视神经脊髓炎谱系障碍(NMOSD)患者的视网膜厚度已得到研究,但未区分血清学状态,且未受影响眼睛的数据有限。我们旨在研究水通道蛋白4免疫球蛋白G抗体血清阳性(AQP4-IgG)的视神经炎(AQP4-ON)和无视神经炎(AQP4-NON)的NMOSD患者眼睛的视网膜厚度。

方法

通过检索PubMed和Embase确定符合条件的研究。采用随机效应模型汇总平均差异(MD,μm)及相应的95%置信区间(CI)。主要测量指标是以视盘为中心的视网膜乳头周围神经纤维层(pRNFL)的平均厚度,以及黄斑处神经节细胞层和内网状层(GCIPL)的组合厚度。

结果

我们纳入了21项研究,共787例AQP4-IgG NMOSD患者。
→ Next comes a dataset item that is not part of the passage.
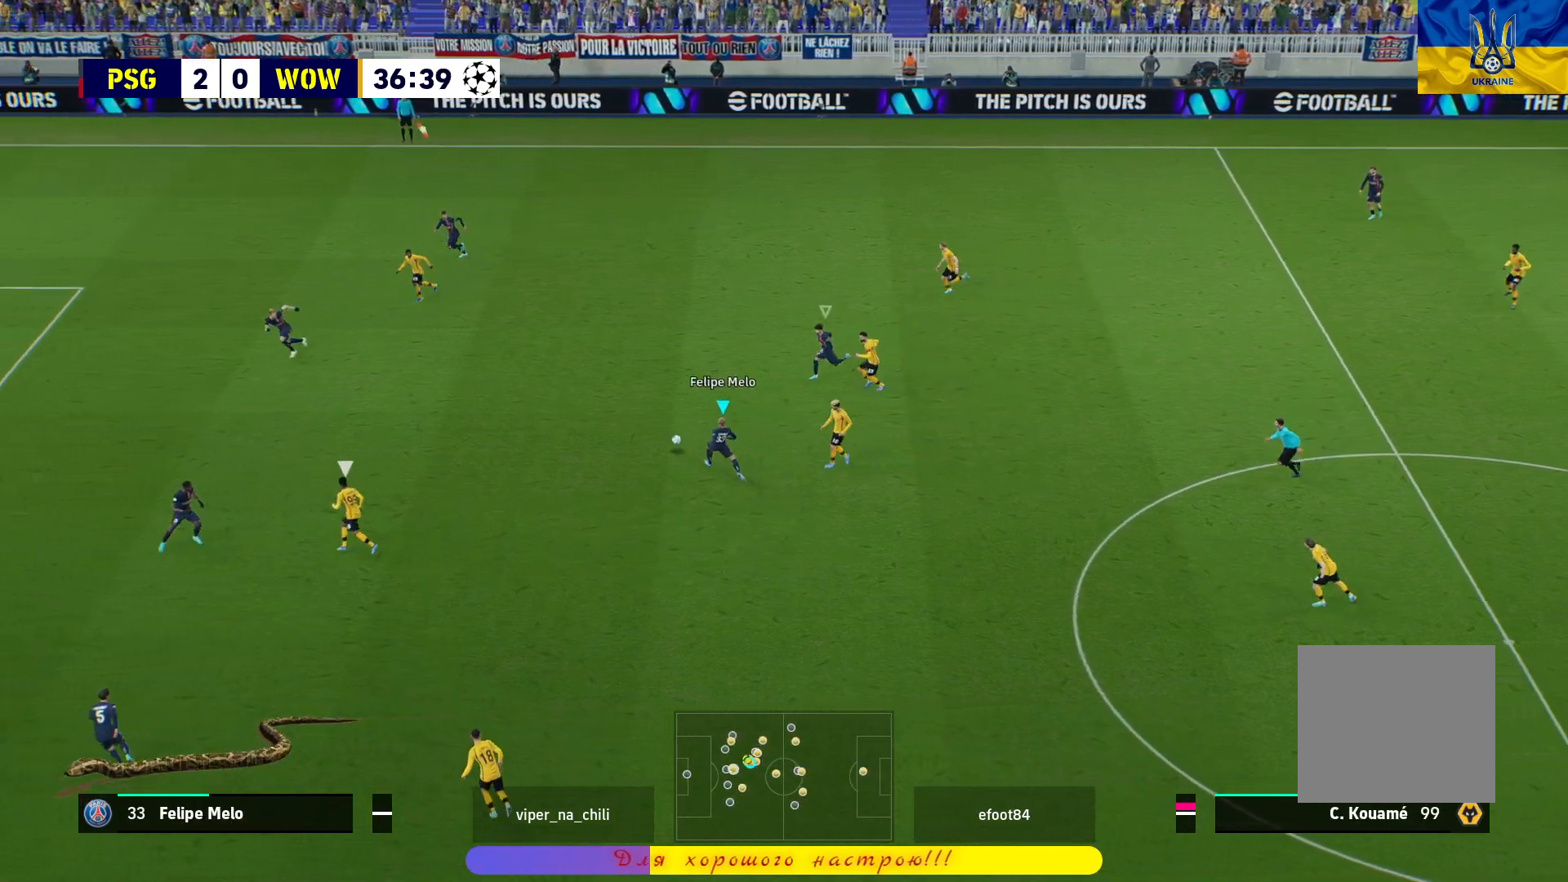
{"buttons": ["R1", "L3"], "left_stick": "right", "right_stick": "center", "events": [[200, "L2", "up"], [450, "R1", "down"]]}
与健康对照相比,AQP4-ON患者眼睛的pRNFL更薄(-32.78,95%CI[-36.24,-29.33]),AQP4-NON患者眼睛的pRNFL也更薄(-2.76,95%CI[-3.94,-1.58]);AQP4-ON患者眼睛的GICPL也更薄(-21.38,95%CI[-24.01,-18.74]),AQP4-NON患者眼睛的GICPL同样更薄(95%CI-2.96,[-3.91,-2.00])。与伴有视神经炎的多发性硬化症相比,AQP4-ON患者眼睛的pRNFL更薄(-13.56,95%CI[-16.51,-10.60]),GCIPL也更薄(-9.12,95%CI[-11.88,-6.36])。AQP4-ON与髓鞘少突胶质细胞糖蛋白抗体相关脱髓鞘伴视神经炎(MOG-ON)患者眼睛的pRNFL厚度相似(0.59,95%CI[-6.61,7.79]),GCIPL厚度也相似(-0.55,95%CI[-2.92,1.82])。AQP4-NON患者眼睛的pRNFL和GCIPL厚度与MOG-NON以及无视神经炎的多发性硬化症患者相似。

结论

AQP4-ON和AQP4-NON患者眼睛的pRNFL和GICPL平均厚度均降低。AQP4-ON患者眼睛的pRNFL和GICPL变薄程度与MOG-ON患者眼睛相似,AQP4-NON患者眼睛与MOG-NON患者眼睛也相似。